Fremont, CA: As interest rates rise, a well-managed accounts payable department may assist businesses in optimizing their cash conversion cycles and freeing up working capital.
When corporate finance professionals argue for automating business Accounts Payable (AP) processes, they frequently mention how automation lowers the cost of paying bills and decreases the number of paper checks generated.
Nevertheless, these discussions frequently neglect another significant aspect in which the digitalization of the AP function might benefit an organization's bottom line. It can, for example, increase a company's access to working cash. This is especially useful during periods of rising interest rates. These are some AP recommended practices that businesses use to attain these results:
• Expanding AP virtual credit card programs
An organization's cash conversion cycle (CCC) affects its access to working capital, which is the length of time it takes to turn an asset into cash. The CCC of a firm is determined by how it requires time to sell products, collect accounts receivable, and pay invoices.
Commerce Bank, for example, is now providing some clients a 30/15 payment period comparable to their business purchasing cards. In such circumstances, the bank pays suppliers on the agreed-upon conditions but only demands payments from the firm once per 30 days. The corporation then has 15 days to transfer the monies to the bank. This indicates that a company keeps its cash for a median of 30 days only after the supplier is paid.
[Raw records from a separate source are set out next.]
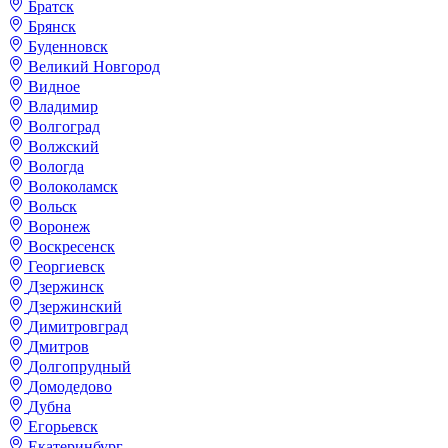
Братск
Брянск
Буденновск
Великий Новгород
Видное
Владимир
Волгоград
Волжский
Вологда
Волоколамск
Вольск
Воронеж
Воскресенск
Георгиевск
Дзержинск
Дзержинский
Димитровград
Дмитров
Долгопрудный
Домодедово
Дубна
Егорьевск
Екатеринбург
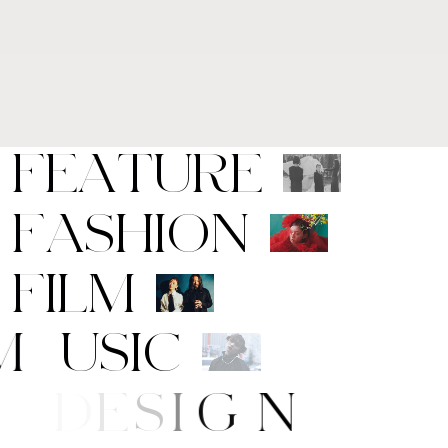
F
E
A
T
U
R
E
F
A
S
H
I
O
N
F
I
L
M
M
U
S
I
C
A
R
T
/
D
E
S
I
G
N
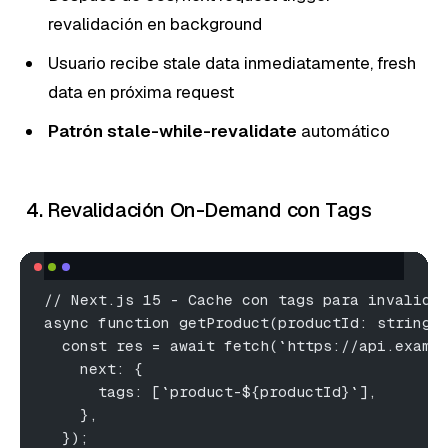
revalidación en background
Usuario recibe stale data inmediatamente, fresh
data en próxima request
Patrón stale-while-revalidate
automático
4. Revalidación On-Demand con Tags
// Next.js 15 - Cache con tags para invalida
async function getProduct(productId: string)
  const res = await fetch(`https://api.examp
    next: {
      tags: [`product-${productId}`],
    },
  });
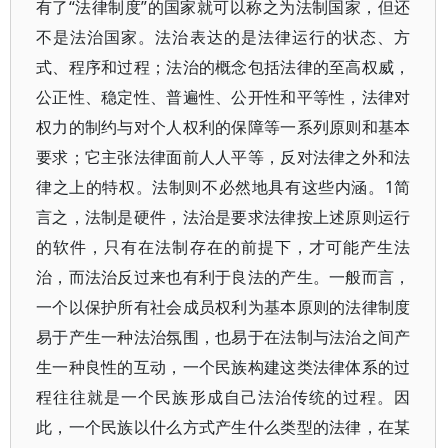
有了“法律制度”的国家就可以称之为法制国家，但还
不是法治国家。法治表达的是法律运行的状态、方
式、程序和过程；法治的概念包括法律的至高权威，
公正性、稳定性、普遍性、公开性和平等性，法律对
权力的制约与对个人权利的保障等一系列原则和基本
要求；它主张法律面前人人平等，反对法律之外和法
律之上的特权。法制则不必然地具有这些内涵。1简
言之，法制是硬件，法治是要求法律按上述原则运行
的软件，只有在法制存在的前提下，才可能产生法
治，而法治反过来也有利于良法的产生。一般而言，
一个以保护所有社会成员权利为基本原则的法律制度
易于产生一种法治氛围，也易于在法制与法治之间产
生一种良性的互动，一个民族构建这类法律体系的过
程往往就是一个民族形成自己法治传统的过程。因
此，一个民族以什么方式产生什么类型的法律，在某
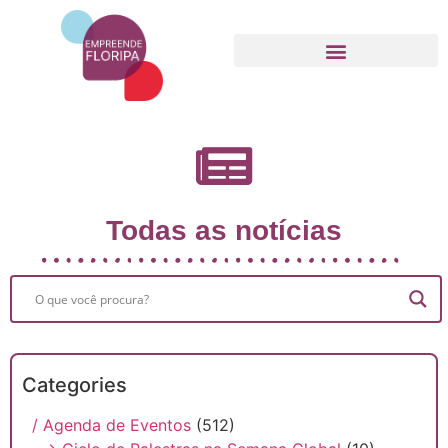
Movimento Empreende Floripa
Todas as notícias
Categories
/ Agenda de Eventos
(512)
At that period, it can momentarily repurpose the funds to pay down a line of credit, support an outside investment, or produce profit before it is required to be spent on supplier expenses.
• Developing an integrated payment strategy that considers DPO
According to research, a 39percent of US and Canadian businesses are now utilizing virtual credit cards for business-to-business payments. While their popularity is expanding, they only work for some sources.
A successful payment plan acknowledges this and provides alternatives (such as ACH, cheques, and wire transfers) that match the demands of particular suppliers. A similar approach addresses how to proceed with making payments, evaluates the worth of early payment incentives individually, and provides a simplified method for delivering the most economic reward to a company's bottom line.
• Implementing a payment hub
When a company's Integrated Payable solution incorporates a payment center, it's working capital also benefits. A payment hub manages the whole payment process, from when an invoice is ready for payment until payment and reconciliation. It is the next natural step in the process of payment digitization.